◆ **Data for analysis**

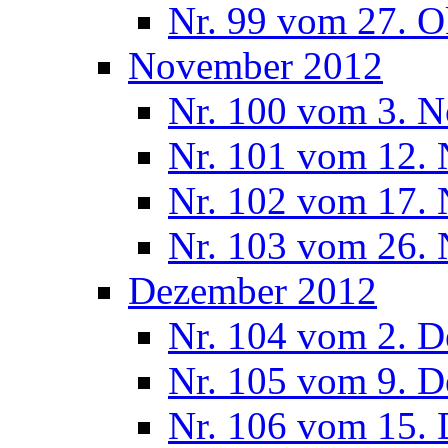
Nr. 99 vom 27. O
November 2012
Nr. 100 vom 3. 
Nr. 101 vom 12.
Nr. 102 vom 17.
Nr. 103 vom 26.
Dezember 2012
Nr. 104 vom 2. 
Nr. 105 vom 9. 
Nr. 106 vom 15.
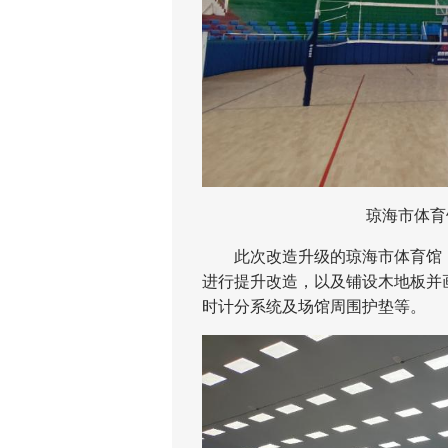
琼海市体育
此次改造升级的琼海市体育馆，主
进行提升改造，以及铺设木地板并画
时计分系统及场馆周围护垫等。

◆ **Your assignment**
The data above must be written out again without alteration, and the pictures in them must be excluded.

◆ **Solution below**
Nr. 99 vom 27. O
November 2012
Nr. 100 vom 3. 
Nr. 101 vom 12.
Nr. 102 vom 17.
Nr. 103 vom 26.
Dezember 2012
Nr. 104 vom 2. 
Nr. 105 vom 9. 
Nr. 106 vom 15.
琼海市体育
此次改造升级的琼海市体育馆，主
进行提升改造，以及铺设木地板并画
时计分系统及场馆周围护垫等。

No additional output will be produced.